DIE ZEIT:Herr Schäuble , wer verwaltet Ihr Geld?

Wolfgang Schäuble: Unsere übersichtlichen Ersparnisse liegen bei der Volksbank Offenburg.

ZEIT: Würden Sie Ihrem Bankberater jetzt raten, griechische Staatsanleihen zu kaufen?

Schäuble: Als Finanzminister habe ich mir abgewöhnt, Anlage-Ratschläge zu geben. Meiner Bank sage ich immer: »Machen Sie, was Sie für richtig halten; ich will es gar nicht wissen, es sind eh keine großen Beträge.« Leider lässt die zeitliche Beanspruchung als Finanzminister mir wenig Zeit, mich selbst mit der erforderlichen Intensität darum zu kümmern.

ZEIT: Tatsächlich sorgen Sie doch als Finanzminister dafür, dass griechische Staatsanleihen unattraktiver werden. Bis vor Kurzem hieß es noch: Wer solche Anleihen besitzt, hat bis 2013 keine Umschuldung zu befürchten. Jetzt soll es doch eine geben.

Schäuble: Wir haben klar gesagt, welche Regeln gelten: Bei Anleihen, die bereits begeben sind, kann man nur auf freiwilliger Grundlage etwas tun, damit sich die privaten Gläubiger auch an einem neuen Griechenlandpaket beteiligen . Über das Was und Wie beraten wir zurzeit. Ab 2013 sollen dann alle in der Euro-Zone neu aufgelegten Anleihen sogenannte collective action clauses beinhalten, die dazu führen, dass im Fall einer Insolvenz die privaten Gläubiger beteiligt werden.

ZEIT: Eine wirklich freiwillige Umschuldung, wie sie jetzt angestrebt wird, bringt nichts. Eine Umschuldung mit Zwang könnte dramatische Turbulenzen in anderen Krisenländern auslösen. Das heißt: Sie stehen vor einem unlösbaren Dilemma.

Schäuble: Wir bewegen uns auf einem schmalen Grat zwischen Beteiligung der Privaten und Gefahren der Ausbreitung der Krise . Wir brauchen ein zusätzliches Programm, mit dem Griechenland Zeit bis 2014 gewinnt, um die erforderlichen Strukturreformen durchzuführen, mittel- und langfristig wirtschaftlich zu gesunden und Wachstum zu schaffen. Das ist auch die Bedingung für den Internationalen Währungsfonds, um jetzt Geld auszahlen zu können. Wenn Griechenland Zeit gewinnt, darf das aber nicht dazu führen, dass zwischenzeitlich alle privaten Gläubiger die Gunst der Stunde nutzen, nachdem sie schöne Gewinne mit den griechischen Staatsanleihen gemacht haben – sich aus ihrem Engagement zurückziehen, bis am Ende das Risiko nur noch bei der öffentlichen Hand liegt.

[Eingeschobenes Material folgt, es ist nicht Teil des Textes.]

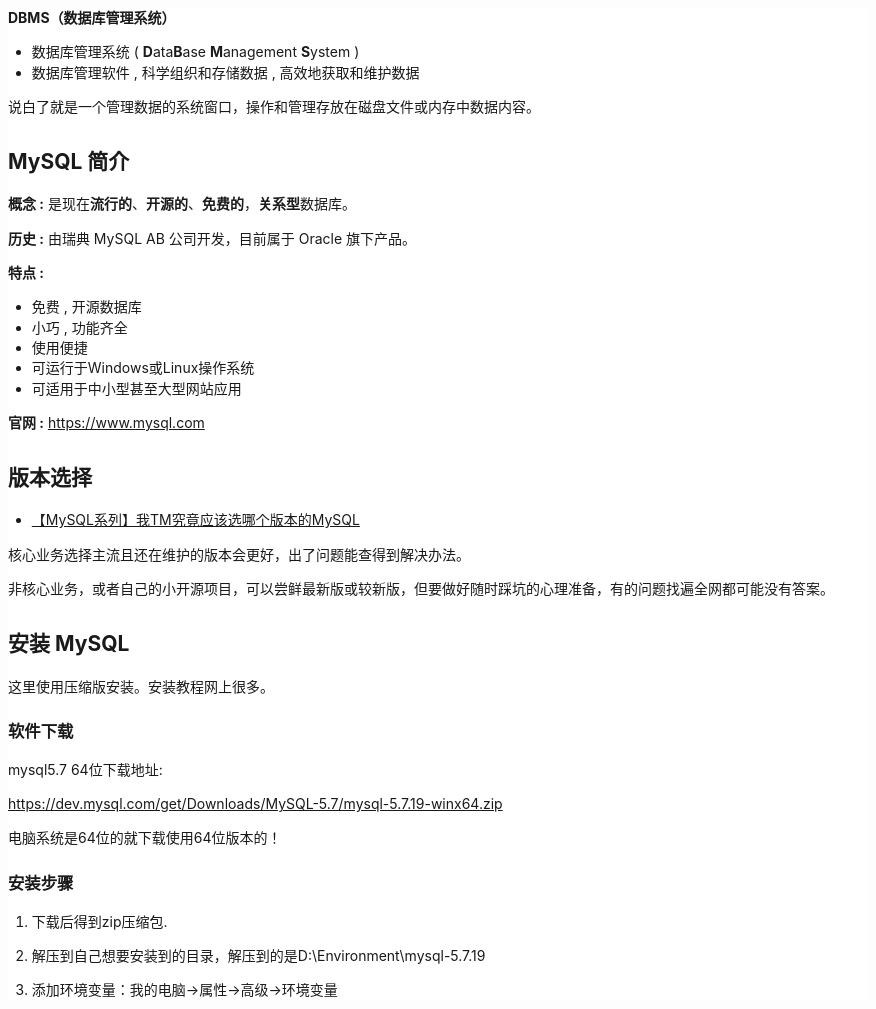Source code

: **DBMS（数据库管理系统）**

- 数据库管理系统 ( **D**ata**B**ase **M**anagement **S**ystem )
- 数据库管理软件 , 科学组织和存储数据 , 高效地获取和维护数据

说白了就是一个管理数据的系统窗口，操作和管理存放在磁盘文件或内存中数据内容。



## MySQL 简介

**概念 :** 是现在**流行的**、**开源的**、**免费的**，**关系型**数据库。

**历史 :** 由瑞典 MySQL AB 公司开发，目前属于 Oracle 旗下产品。

**特点 :** 

- 免费 , 开源数据库
- 小巧 , 功能齐全
- 使用便捷
- 可运行于Windows或Linux操作系统
- 可适用于中小型甚至大型网站应用

**官网 :** https://www.mysql.com



## 版本选择

- [【MySQL系列】我TM究竟应该选哪个版本的MySQL](https://zhuanlan.zhihu.com/p/144457223)



核心业务选择主流且还在维护的版本会更好，出了问题能查得到解决办法。

非核心业务，或者自己的小开源项目，可以尝鲜最新版或较新版，但要做好随时踩坑的心理准备，有的问题找遍全网都可能没有答案。



## 安装 MySQL

这里使用压缩版安装。安装教程网上很多。

### 软件下载

mysql5.7 64位下载地址:

https://dev.mysql.com/get/Downloads/MySQL-5.7/mysql-5.7.19-winx64.zip

电脑系统是64位的就下载使用64位版本的！



### 安装步骤

1. 下载后得到zip压缩包.

2. 解压到自己想要安装到的目录，解压到的是D:\Environment\mysql-5.7.19

3. 添加环境变量：我的电脑->属性->高级->环境变量
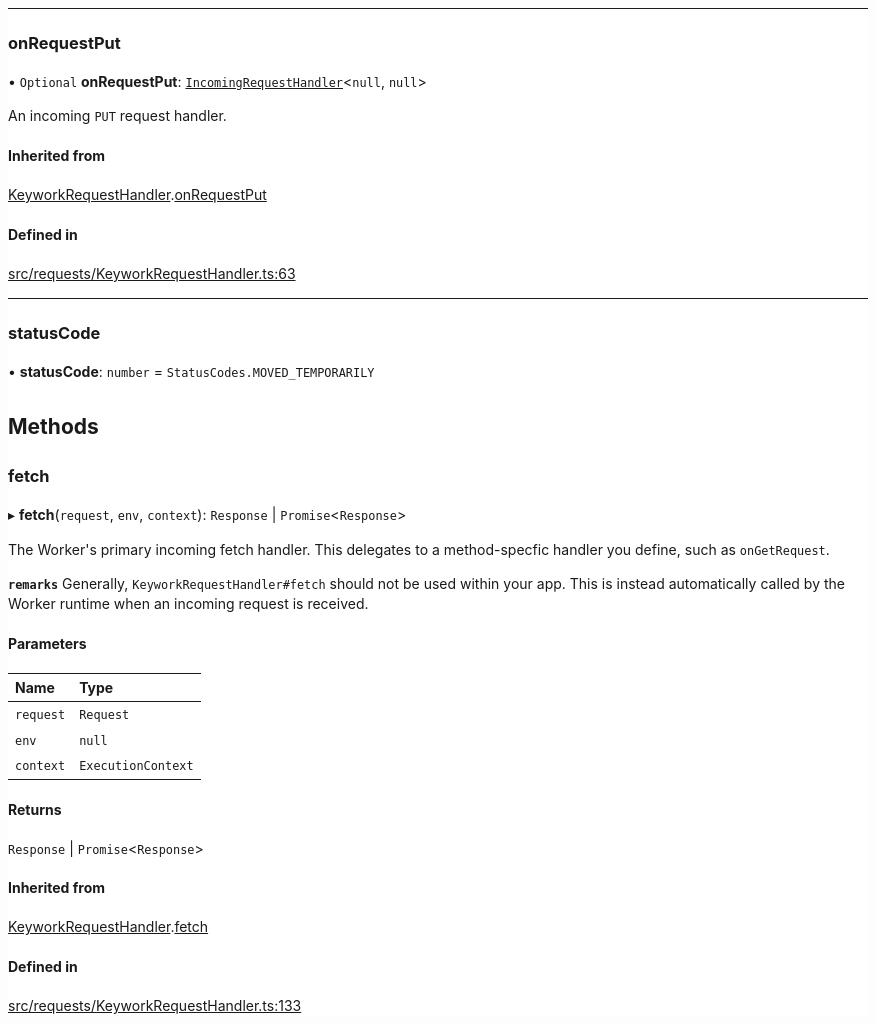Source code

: ___

### onRequestPut

• `Optional` **onRequestPut**: [`IncomingRequestHandler`](../modules.md#incomingrequesthandler)<``null``, ``null``\>

An incoming `PUT` request handler.

#### Inherited from

[KeyworkRequestHandler](KeyworkRequestHandler.md).[onRequestPut](KeyworkRequestHandler.md#onrequestput)

#### Defined in

[src/requests/KeyworkRequestHandler.ts:63](https://github.com/nirrius/keywork/blob/3dc0058/packages/app/src/requests/KeyworkRequestHandler.ts#L63)

___

### statusCode

• **statusCode**: `number` = `StatusCodes.MOVED_TEMPORARILY`

## Methods

### fetch

▸ **fetch**(`request`, `env`, `context`): `Response` \| `Promise`<`Response`\>

The Worker's primary incoming fetch handler. This delegates to a method-specfic handler you define, such as `onGetRequest`.

**`remarks`** Generally, `KeyworkRequestHandler#fetch` should not be used within your app.
This is instead automatically called by the Worker runtime when an incoming request is received.

#### Parameters

| Name | Type |
| :------ | :------ |
| `request` | `Request` |
| `env` | ``null`` |
| `context` | `ExecutionContext` |

#### Returns

`Response` \| `Promise`<`Response`\>

#### Inherited from

[KeyworkRequestHandler](KeyworkRequestHandler.md).[fetch](KeyworkRequestHandler.md#fetch)

#### Defined in

[src/requests/KeyworkRequestHandler.ts:133](https://github.com/nirrius/keywork/blob/3dc0058/packages/app/src/requests/KeyworkRequestHandler.ts#L133)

ZEIT: Wo also ist die feine Linie?

Schäuble: Wir können nicht im Nachhinein die Konditionen verändern, zu denen Anleihen begeben sind. Deswegen muss eine Beteiligung des Privatsektors freiwillig sein. Und doch muss die Lösung belastbar sein. Jeder, der griechische Anleihen in seinen Büchern hat, bekommt sie von den Wirtschaftsprüfern bewertet. Man sollte also nicht so tun, als hätte der Markt nicht längst begriffen, dass es gewisse Risiken gibt. Genau deswegen müssen wir ja Griechenland seit einem Jahr mit Krediten helfen, da es keinen Zugang zum Kapitalmarkt zu finanzierbaren Konditionen mehr hatte. Vor einem Jahr gingen die Europäische Zentralbank , Währungsfonds und die EU-Kommission davon aus, dass Griechenland 2012 zumindest teilweise wieder Geld zu normalen Bedingungen werde leihen können. Die Finanzminister haben vergangenes Jahr auf der Grundlage dieses Urteils von EZB, IWF und EU-Kommission entschieden. Dass diese Prognose nicht eintreten wird, erscheint – so wie es jetzt aussieht – leider sicher.

ZEIT: Einen substanziellen Beitrag der Banken bekommen Sie doch nur, wenn der Staat diesen Beitrag mit Geld oder Garantien profitabel macht.

Schäuble: Alle haben Interesse an der Stabilisierung von Griechenland. Die Mitgliedstaaten ebenso wie die privaten Gläubiger. Daher werden sich sowohl die Euro-Staaten als auch die Privaten an dem neuen Griechenlandpaket beteiligen.